I am absolutely disgusted with the racist coverage of the synagogue burnings in Gaza. Racist, because if it were Jews burning Mosques or Churches, it would make front page news—or at least merit its own article. Instead, the New York Times, in a longer piece about the IDF’s complete withdrawal from Gaza includes only a few, passing remarks about the destruction of holy sites.
Even worse is the way the PA and other Palestinian officials have defended the destruction. Unlike Israel, which passed the Protection of Holy Sites Law in 1967 immediately following the conquest of land occupied by Jordan and Egypt at the time, that guaranteed that
The Holy Places shall be protected from desecration and any other violation and from anything likely to violate the freedom of access of the members of the different religions to the places sacred to them or their feelings with regard to those places.
Instead, Palestinian president Mahmud Abas denies the synagogues even existed. Seriously. According to what I’m assuming has become the official line of the PA, “Israel left behind some empty buildings which that are likely to collapse. All the public buildings they left are in danger of collapsing.”
But they did exist. And even if they existed for only a short while, they meant something serious to tbose people who prayed there for nearly forty years. (The modern state of Syria possessed the Golan Heights for less time, and yet it claims that land as its own). And yes, I do understand that they were built while Gaza was occupied–and I do think that the occupation was wrong. But many Mosques throughout Israel were built during the occupation by Muslim forces, as were Churches built when the Christians occupied certain areas. And these are protected. The point being that the contemporary nature of the structures should not be an issue. The holiness and symbolic meaning of the entire land to all three faiths is the issue, and mutually free access of all religions should be defended by all.
Hamas understands this–or rather, they understand that in destroying the synagogues they are making a larger statement regarding their intentions for Palestine and Jewish access as a whole. According to Ismail Haniyeh, a senior Hamas official in the Gaza Strip, the decision was a historically based one: “We won’t allow any Wailing Walls on our blessed land,” he said. No, no walls. No buildings. No respect for the fact that Jews too might find the land holy. What would happen if Israel employed that same logic and held itself to the enlightened standard of the leaders of the Palestinian body politic? Hey, it’ll be one way to end intifada’t al-Aksa. I wonder what the international community would say about that. Would the UK attempt to detain the burners of the synagogues for “hate crimes”?

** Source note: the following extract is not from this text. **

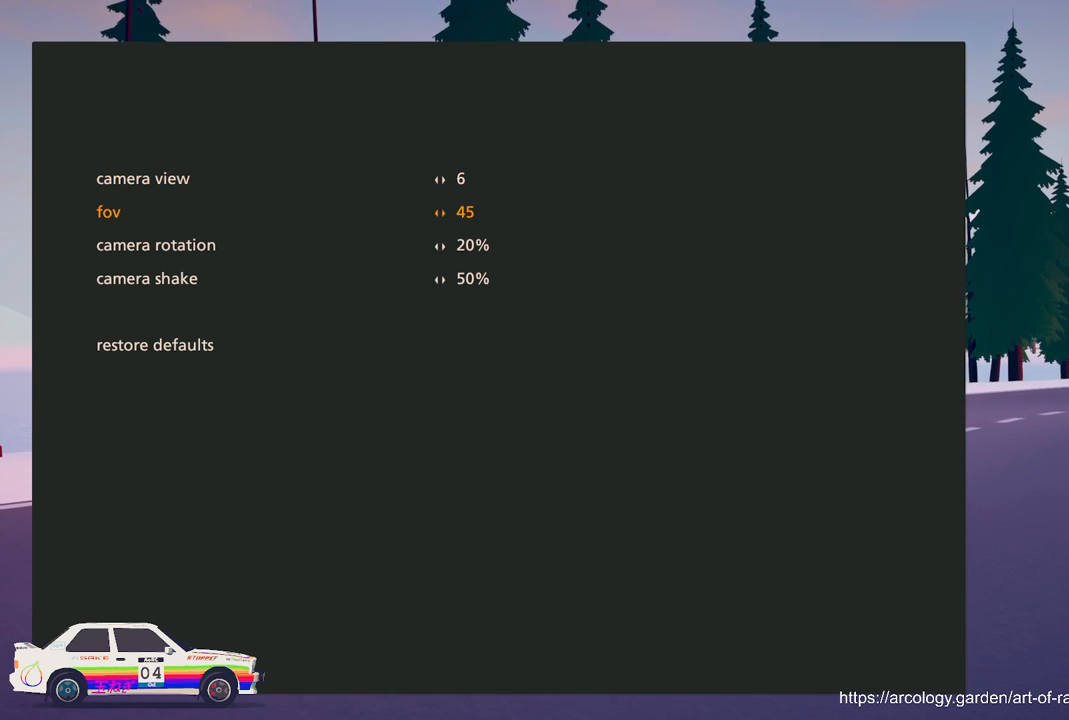
{"buttons": ["DPAD_LEFT"], "left_stick": "center", "events": [[33, "DPAD_LEFT", "down"], [133, "DPAD_LEFT", "up"], [233, "DPAD_LEFT", "down"], [317, "DPAD_LEFT", "up"], [450, "DPAD_LEFT", "down"]]}
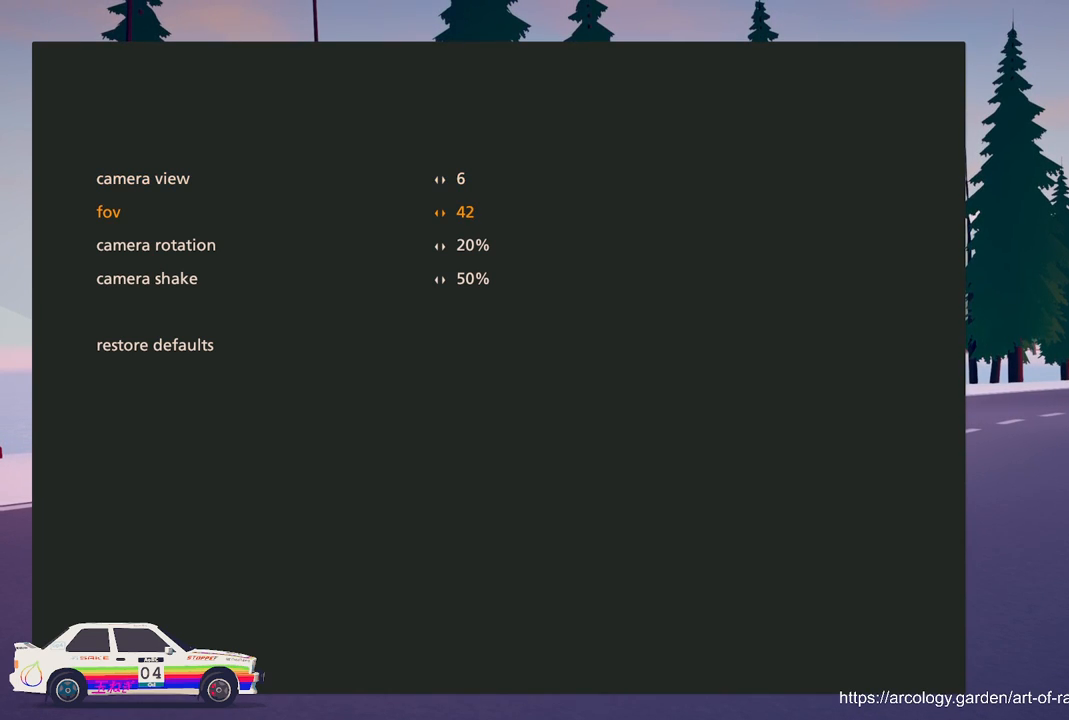
{"buttons": [], "left_stick": "center", "events": [[17, "DPAD_LEFT", "up"], [167, "DPAD_LEFT", "down"], [283, "DPAD_LEFT", "up"]]}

As a related aside, I wonder if there is some sort of theological underpinning to the whole affair, one that makes the burning somehow justified in the eyes of the post-Jewish world. Islam, like Christianity a daughter faith of Judaism, could be seen as justified in destroying its mother’s home in a perverse replay of religious history. Hell, if you supercede the teachings, why not supercede the sites?
I very much hope the Israeli government prevents any damage to Mosques, and I strongly commend Chief Sephardi Rabbi Shlomo Amar, who said he would “consider ostracizing any Jew that damages mosques in retaliation.” We should certainly not do unto others what they do to us–but rather do unto others what we would hope they would do unto us. And I hope very, very much that the moderate Palestinians whom I know do exist out there will recognize the evil of their brethren’s deeds and work to defend the rights of all traditions to respect and honor.